[[ PROVIDED INFORMATION, beginning ]]

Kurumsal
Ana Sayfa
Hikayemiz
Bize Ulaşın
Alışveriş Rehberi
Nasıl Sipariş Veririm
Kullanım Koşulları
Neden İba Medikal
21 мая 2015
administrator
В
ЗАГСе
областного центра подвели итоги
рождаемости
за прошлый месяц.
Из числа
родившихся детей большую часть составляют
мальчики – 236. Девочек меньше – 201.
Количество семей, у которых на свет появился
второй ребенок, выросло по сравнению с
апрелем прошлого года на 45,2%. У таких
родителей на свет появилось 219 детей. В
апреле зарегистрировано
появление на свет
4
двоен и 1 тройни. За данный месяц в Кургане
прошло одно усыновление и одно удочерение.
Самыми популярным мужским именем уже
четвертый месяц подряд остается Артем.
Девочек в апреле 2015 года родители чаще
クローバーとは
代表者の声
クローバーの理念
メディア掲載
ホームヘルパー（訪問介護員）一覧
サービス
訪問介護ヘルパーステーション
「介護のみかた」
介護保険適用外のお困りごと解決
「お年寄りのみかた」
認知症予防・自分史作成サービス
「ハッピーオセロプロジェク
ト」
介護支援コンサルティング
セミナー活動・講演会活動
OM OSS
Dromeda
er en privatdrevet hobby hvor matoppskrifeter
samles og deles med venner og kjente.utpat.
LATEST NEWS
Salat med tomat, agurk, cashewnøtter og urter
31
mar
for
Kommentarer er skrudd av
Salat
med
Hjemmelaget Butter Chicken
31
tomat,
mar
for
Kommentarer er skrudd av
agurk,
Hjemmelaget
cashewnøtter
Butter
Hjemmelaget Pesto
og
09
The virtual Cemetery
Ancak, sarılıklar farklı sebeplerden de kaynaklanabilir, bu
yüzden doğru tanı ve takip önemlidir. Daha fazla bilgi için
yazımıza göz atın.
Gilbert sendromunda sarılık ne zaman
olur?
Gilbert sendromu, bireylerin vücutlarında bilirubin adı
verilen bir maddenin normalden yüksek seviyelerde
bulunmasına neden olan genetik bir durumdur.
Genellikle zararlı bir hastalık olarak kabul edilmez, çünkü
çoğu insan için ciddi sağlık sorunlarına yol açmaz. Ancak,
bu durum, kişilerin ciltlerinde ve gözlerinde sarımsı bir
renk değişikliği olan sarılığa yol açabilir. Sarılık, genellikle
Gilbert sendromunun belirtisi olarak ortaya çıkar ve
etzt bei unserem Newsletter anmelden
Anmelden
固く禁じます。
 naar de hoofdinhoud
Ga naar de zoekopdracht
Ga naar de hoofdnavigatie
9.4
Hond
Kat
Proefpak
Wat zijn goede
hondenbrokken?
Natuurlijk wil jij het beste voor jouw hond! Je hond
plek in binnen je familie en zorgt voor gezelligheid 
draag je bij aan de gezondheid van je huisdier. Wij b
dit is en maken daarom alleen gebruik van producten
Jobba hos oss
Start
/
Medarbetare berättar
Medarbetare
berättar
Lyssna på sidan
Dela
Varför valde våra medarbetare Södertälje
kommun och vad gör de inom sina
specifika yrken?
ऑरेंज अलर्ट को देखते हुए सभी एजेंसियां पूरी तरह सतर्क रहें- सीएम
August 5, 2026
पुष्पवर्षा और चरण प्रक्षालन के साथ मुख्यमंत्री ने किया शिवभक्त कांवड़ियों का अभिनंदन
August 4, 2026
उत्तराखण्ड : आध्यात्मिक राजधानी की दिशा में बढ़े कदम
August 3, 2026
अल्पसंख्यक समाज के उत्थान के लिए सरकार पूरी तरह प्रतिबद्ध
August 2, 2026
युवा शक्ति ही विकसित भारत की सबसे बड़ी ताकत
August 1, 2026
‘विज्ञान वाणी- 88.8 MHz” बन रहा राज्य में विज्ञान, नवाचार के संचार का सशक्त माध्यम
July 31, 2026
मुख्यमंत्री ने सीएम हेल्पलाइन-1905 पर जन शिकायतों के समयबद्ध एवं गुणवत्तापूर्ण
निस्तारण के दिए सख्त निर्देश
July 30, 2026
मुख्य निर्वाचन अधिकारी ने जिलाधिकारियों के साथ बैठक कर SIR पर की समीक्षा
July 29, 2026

[[ PROVIDED INFORMATION, end ]]
[[ PROVIDED INFORMATION, beginning ]]

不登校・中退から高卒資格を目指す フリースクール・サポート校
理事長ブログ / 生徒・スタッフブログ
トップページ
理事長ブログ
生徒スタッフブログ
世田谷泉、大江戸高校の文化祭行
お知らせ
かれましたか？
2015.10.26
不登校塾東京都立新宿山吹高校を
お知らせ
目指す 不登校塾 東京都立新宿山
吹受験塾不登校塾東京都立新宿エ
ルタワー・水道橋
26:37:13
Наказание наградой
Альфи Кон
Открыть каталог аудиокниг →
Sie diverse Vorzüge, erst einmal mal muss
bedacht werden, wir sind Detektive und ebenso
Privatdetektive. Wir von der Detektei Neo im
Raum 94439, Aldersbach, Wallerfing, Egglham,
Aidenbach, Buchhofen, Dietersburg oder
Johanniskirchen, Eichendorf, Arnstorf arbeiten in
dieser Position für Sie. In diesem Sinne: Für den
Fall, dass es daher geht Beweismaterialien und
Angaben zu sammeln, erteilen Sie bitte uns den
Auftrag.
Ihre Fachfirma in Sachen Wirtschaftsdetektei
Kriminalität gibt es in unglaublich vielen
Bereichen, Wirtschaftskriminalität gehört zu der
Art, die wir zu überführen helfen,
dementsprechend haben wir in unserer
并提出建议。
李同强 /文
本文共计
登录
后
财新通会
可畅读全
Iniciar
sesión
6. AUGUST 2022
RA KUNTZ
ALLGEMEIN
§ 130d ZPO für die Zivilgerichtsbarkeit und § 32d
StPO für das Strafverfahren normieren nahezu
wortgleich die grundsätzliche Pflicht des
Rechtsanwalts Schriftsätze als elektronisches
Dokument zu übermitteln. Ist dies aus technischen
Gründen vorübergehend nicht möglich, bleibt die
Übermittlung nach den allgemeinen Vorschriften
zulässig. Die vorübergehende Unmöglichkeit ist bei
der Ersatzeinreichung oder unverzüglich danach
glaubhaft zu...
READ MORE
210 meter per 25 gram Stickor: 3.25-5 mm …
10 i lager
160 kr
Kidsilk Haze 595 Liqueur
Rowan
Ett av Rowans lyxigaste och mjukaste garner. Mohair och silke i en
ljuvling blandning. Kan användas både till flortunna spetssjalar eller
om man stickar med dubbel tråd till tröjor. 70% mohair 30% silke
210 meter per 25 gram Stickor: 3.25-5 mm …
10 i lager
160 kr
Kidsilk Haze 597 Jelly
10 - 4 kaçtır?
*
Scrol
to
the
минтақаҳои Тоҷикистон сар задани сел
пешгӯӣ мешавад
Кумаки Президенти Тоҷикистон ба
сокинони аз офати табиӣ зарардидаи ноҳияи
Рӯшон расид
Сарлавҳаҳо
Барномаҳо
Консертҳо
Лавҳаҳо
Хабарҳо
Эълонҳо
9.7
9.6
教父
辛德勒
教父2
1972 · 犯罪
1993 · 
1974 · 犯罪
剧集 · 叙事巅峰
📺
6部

[[ PROVIDED INFORMATION, end ]]
[[ PROVIDED INFORMATION, beginning ]]

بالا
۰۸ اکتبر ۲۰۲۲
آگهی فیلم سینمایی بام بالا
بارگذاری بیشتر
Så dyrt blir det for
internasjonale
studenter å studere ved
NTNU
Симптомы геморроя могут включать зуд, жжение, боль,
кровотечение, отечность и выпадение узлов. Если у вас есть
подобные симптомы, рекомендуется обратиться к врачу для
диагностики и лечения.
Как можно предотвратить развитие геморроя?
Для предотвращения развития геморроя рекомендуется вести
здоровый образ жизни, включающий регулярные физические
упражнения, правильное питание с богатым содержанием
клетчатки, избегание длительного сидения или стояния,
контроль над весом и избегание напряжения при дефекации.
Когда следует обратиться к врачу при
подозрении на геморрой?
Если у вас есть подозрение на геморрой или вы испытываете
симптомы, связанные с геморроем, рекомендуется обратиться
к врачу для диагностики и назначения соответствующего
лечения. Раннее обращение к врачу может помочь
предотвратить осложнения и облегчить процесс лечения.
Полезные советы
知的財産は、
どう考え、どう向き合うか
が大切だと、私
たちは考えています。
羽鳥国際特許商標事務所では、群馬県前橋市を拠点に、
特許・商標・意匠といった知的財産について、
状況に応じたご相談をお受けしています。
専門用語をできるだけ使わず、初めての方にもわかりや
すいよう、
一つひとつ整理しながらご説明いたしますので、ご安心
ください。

[[ PROVIDED INFORMATION, end ]]

TASK INSTRUCTIONS -
Copy out the lines of the records from the line with "不登校・中退から高卒資格を目指す フリースクール・サポート校" to the line with "om man stickar", both included.

ANSWER FOR THIS EXERCISE -
不登校・中退から高卒資格を目指す フリースクール・サポート校
理事長ブログ / 生徒・スタッフブログ
トップページ
理事長ブログ
生徒スタッフブログ
世田谷泉、大江戸高校の文化祭行
お知らせ
かれましたか？
2015.10.26
不登校塾東京都立新宿山吹高校を
お知らせ
目指す 不登校塾 東京都立新宿山
吹受験塾不登校塾東京都立新宿エ
ルタワー・水道橋
26:37:13
Наказание наградой
Альфи Кон
Открыть каталог аудиокниг →
Sie diverse Vorzüge, erst einmal mal muss
bedacht werden, wir sind Detektive und ebenso
Privatdetektive. Wir von der Detektei Neo im
Raum 94439, Aldersbach, Wallerfing, Egglham,
Aidenbach, Buchhofen, Dietersburg oder
Johanniskirchen, Eichendorf, Arnstorf arbeiten in
dieser Position für Sie. In diesem Sinne: Für den
Fall, dass es daher geht Beweismaterialien und
Angaben zu sammeln, erteilen Sie bitte uns den
Auftrag.
Ihre Fachfirma in Sachen Wirtschaftsdetektei
Kriminalität gibt es in unglaublich vielen
Bereichen, Wirtschaftskriminalität gehört zu der
Art, die wir zu überführen helfen,
dementsprechend haben wir in unserer
并提出建议。
李同强 /文
本文共计
登录
后
财新通会
可畅读全
Iniciar
sesión
6. AUGUST 2022
RA KUNTZ
ALLGEMEIN
§ 130d ZPO für die Zivilgerichtsbarkeit und § 32d
StPO für das Strafverfahren normieren nahezu
wortgleich die grundsätzliche Pflicht des
Rechtsanwalts Schriftsätze als elektronisches
Dokument zu übermitteln. Ist dies aus technischen
Gründen vorübergehend nicht möglich, bleibt die
Übermittlung nach den allgemeinen Vorschriften
zulässig. Die vorübergehende Unmöglichkeit ist bei
der Ersatzeinreichung oder unverzüglich danach
glaubhaft zu...
READ MORE
210 meter per 25 gram Stickor: 3.25-5 mm …
10 i lager
160 kr
Kidsilk Haze 595 Liqueur
Rowan
Ett av Rowans lyxigaste och mjukaste garner. Mohair och silke i en
ljuvling blandning. Kan användas både till flortunna spetssjalar eller
om man stickar med dubbel tråd till tröjor. 70% mohair 30% silke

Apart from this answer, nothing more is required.